Kenan tersinggung sedikit. "Tapi saya lebih pinter daripada Calvin."

"Dihh, percaya diri sekali. Meski secara IQ Bapak memang menang, tapi dalam EQ Bapak kalah total!"

"EQ tidak terlalu penting untuk saya."

Sedari tadi Kelana hanya berekspresi kesal dan jengkel, Kenan memang sangat menyebalkan. Dalam setahun ini belum pernah Kelana melihat Kenan bersikap baik dan menyenangkan. Mungkin hanya sekarang dia melihat sikap lain Kenan, bahwa Kenan juga bisa bersikap manis kalau mau. Tapi sikap manisnya Kenan itu terkadang membuat Kelana ketakutan.

Takut Kenan jadi gila.

"Bapak akan kembali ke kantor?" Kelana bertanya, sangat tahu dengan kebiasaan Kenan. Meski terkadang Kenan itu sangat pemalas di siang hari, namun di malam hari Kenan bekerja sangat keras. Bosnya itu aneh, bekerja saat semua orang meninggalkan kantor.

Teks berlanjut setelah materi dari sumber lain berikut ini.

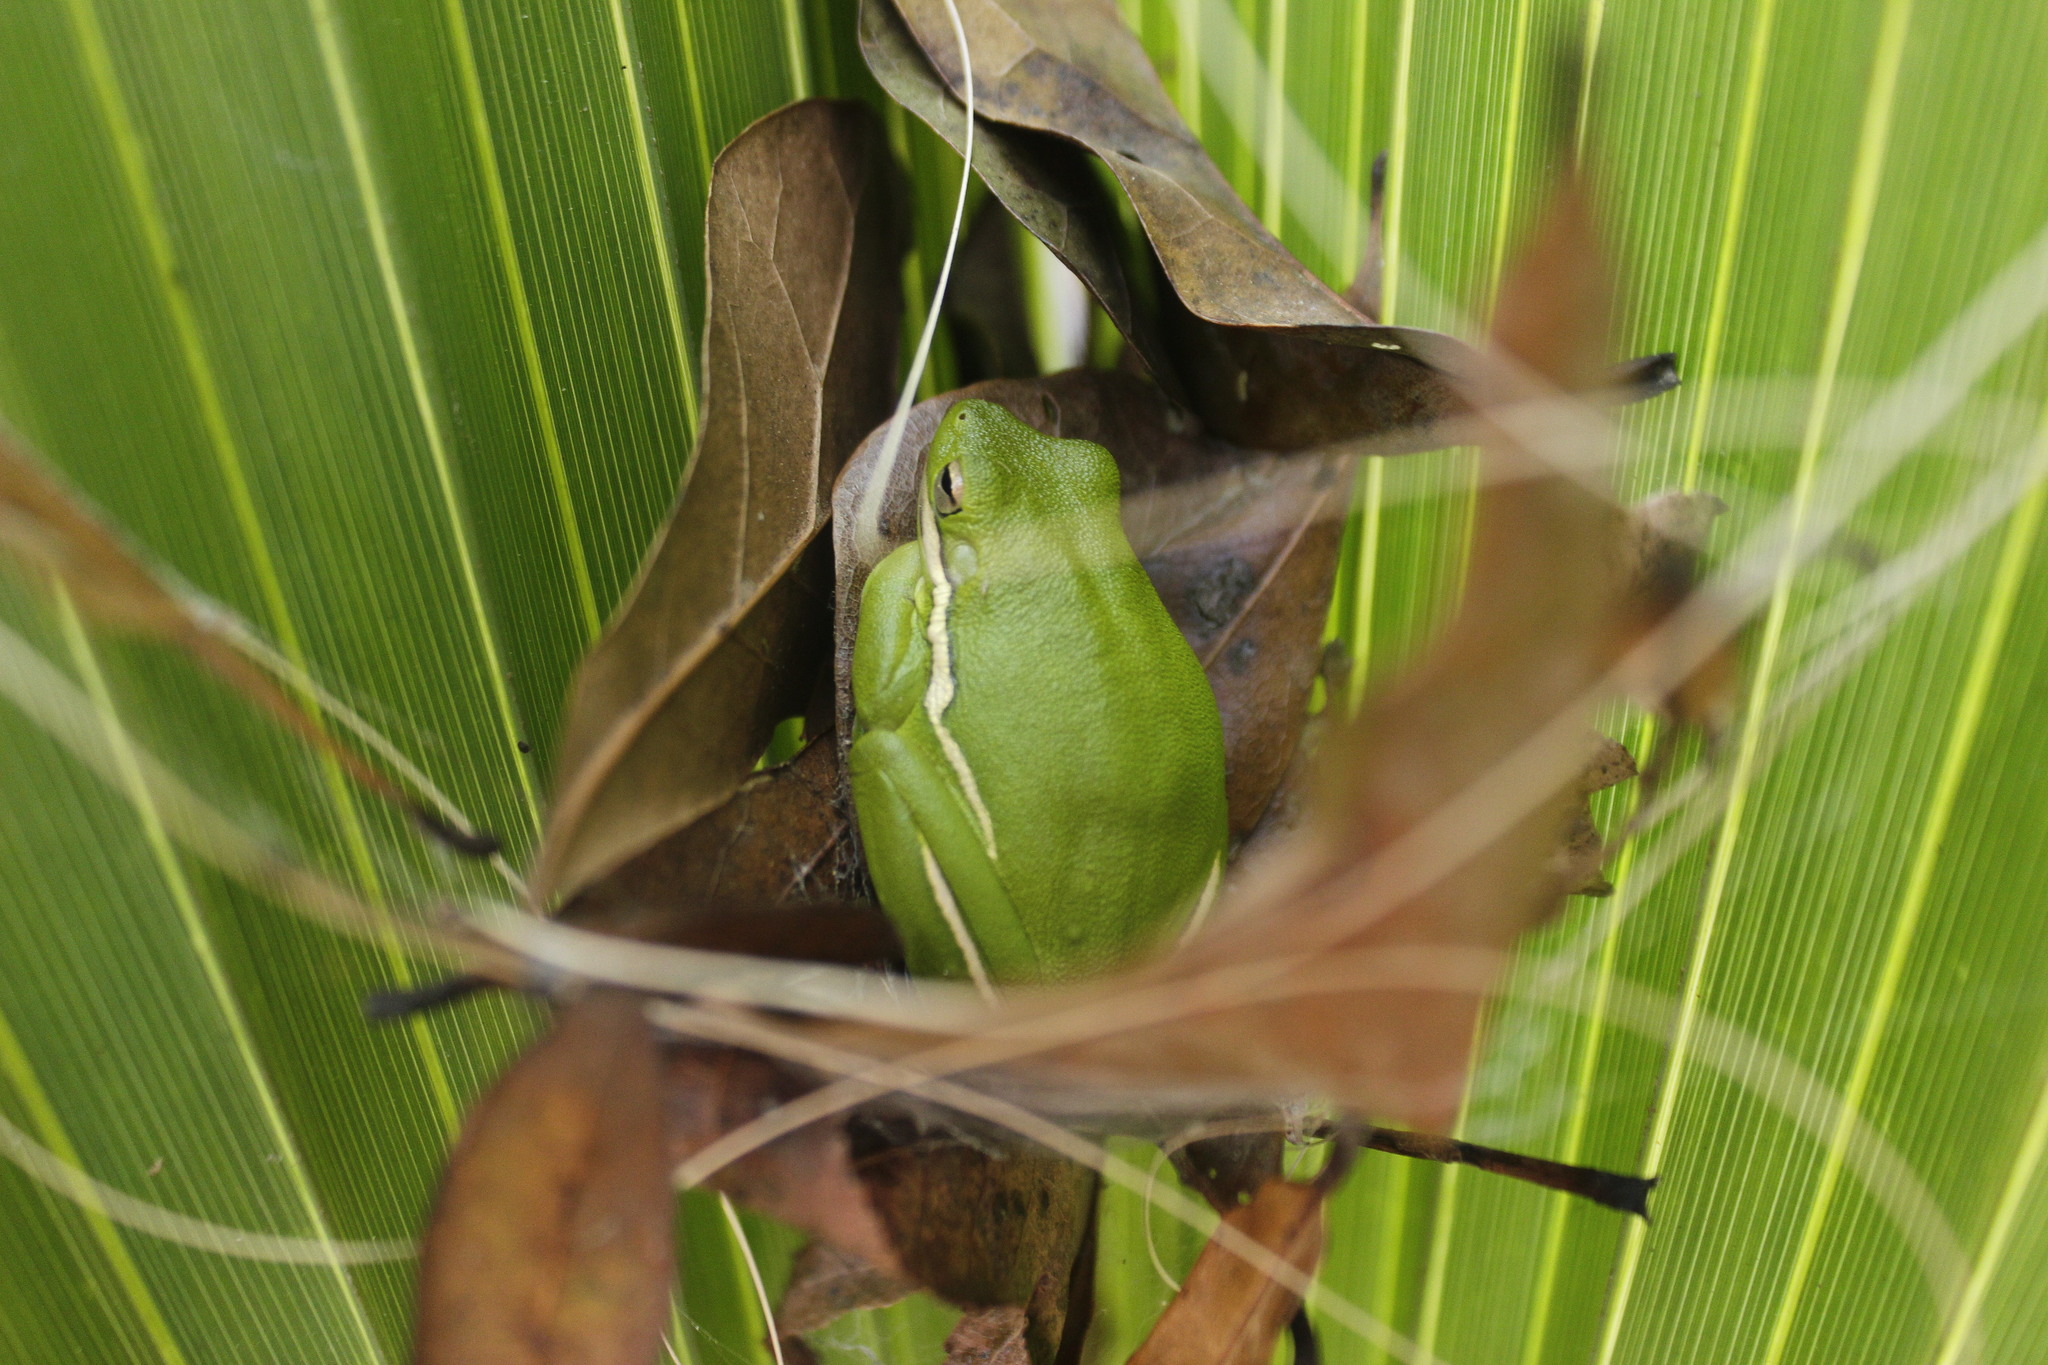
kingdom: Animalia
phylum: Chordata
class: Amphibia
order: Anura
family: Hylidae
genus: Dryophytes
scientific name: Dryophytes cinereus
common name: Green treefrog
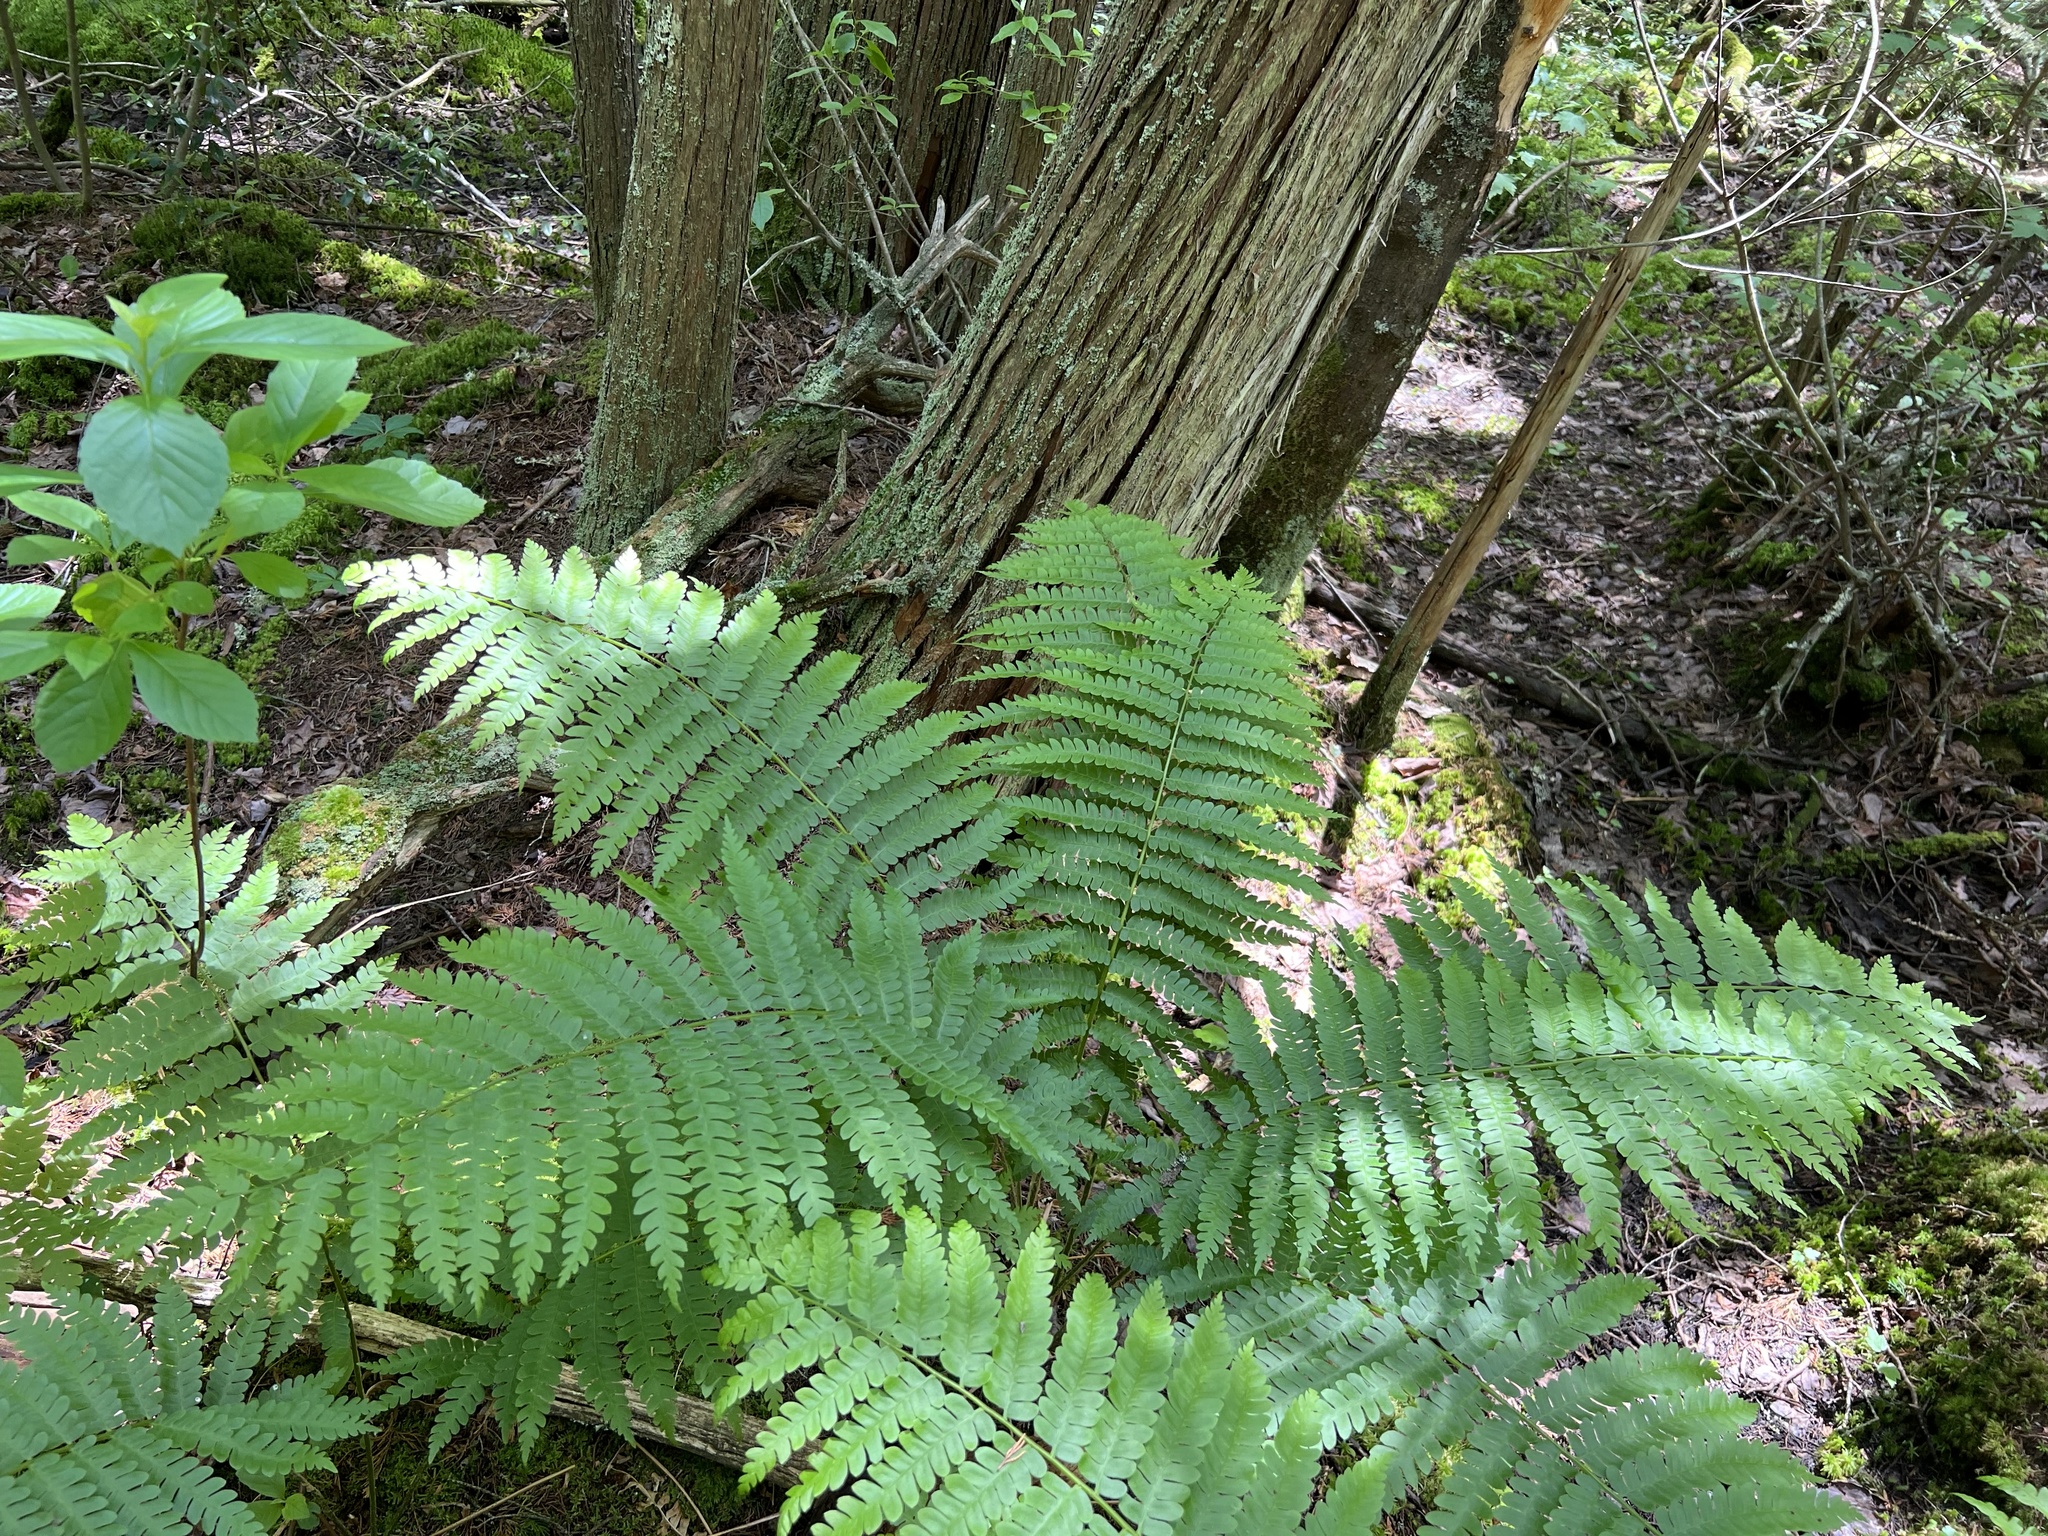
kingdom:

Kenan mengangguk. "He-em, ada beberapa hal yang harus saya kerjakan jadi tidak bisa tidur."

Kelana memutar bola mata. "Duh, Pak. Terus tidur itu tidak baik, lihat otot Bapak kendor gini. Haduhh, padahal saya ingin punya tunangan yang kuat."

"Dalam hal pasangan, jangan lihat penampilan fisik tapi kemampuan otak."

Kelana mendelik. "Percuma juga otaknya encer kalau pemalas."

"Yang penting saya punya banyak uang."

Baiklah, Kelana menyerah sekarang. Dia menatap Kenan malas. "Terus, kenapa Bapak repot-repot datang ke sini?"

Kenan tidak langsung menjawab, dia menghela napas beberapa kali.

"Pak?"

Kenan menoleh ke arah Kelana, wajahnya terlihat ragu. "Apa saya harus jujur sama kamu?"

Kelana tidak mengerti.

Kenan menggersah. "Sudahlah, saya harus pergi sekarang sebelum Calvin mengamuk." Dia beranjak berdiri lantas menatap Kelana. "Jangan sedih terus, wajah kamu kelihatan jelek sekali." Kemudian Kenan pergi begitu saja.

Kelana melongo, apa-apan bosnya itu?! Datang tiba-tiba lalu pergi begitu saja. Apa Kenan itu wujud nyata dari jelangkung?

Perempuan itu mendengus pelan lalu berdiri, menatap gedung aparteman. Jika mereka tahu di mana dia tinggal, pasti hidupnya tidak akan tenang. Sepertinya Kelana harus mencari tempat tinggal baru lagi, padahal dia sangat betah tinggal di sini.

Karena tidak punya tujuan, Kelana juga tidak mau kembali ke aparteman akhirnya dia pergi ke rumah Adel. Hanya itu tempat yang mau menerimanya dengan tulus.

"Nah, akhirnya si pemeran utama datang juga." Adel mendelik pada Kelana saat perempuan itu tiba di rumah Adel.

Baru juga Kelana hendak mengatakan sesuatu, tiba-tiba seseorang berseru!

"Kelana!"

Kelana memejamkan mata, kacau sudah hidupnya jika Azra datang.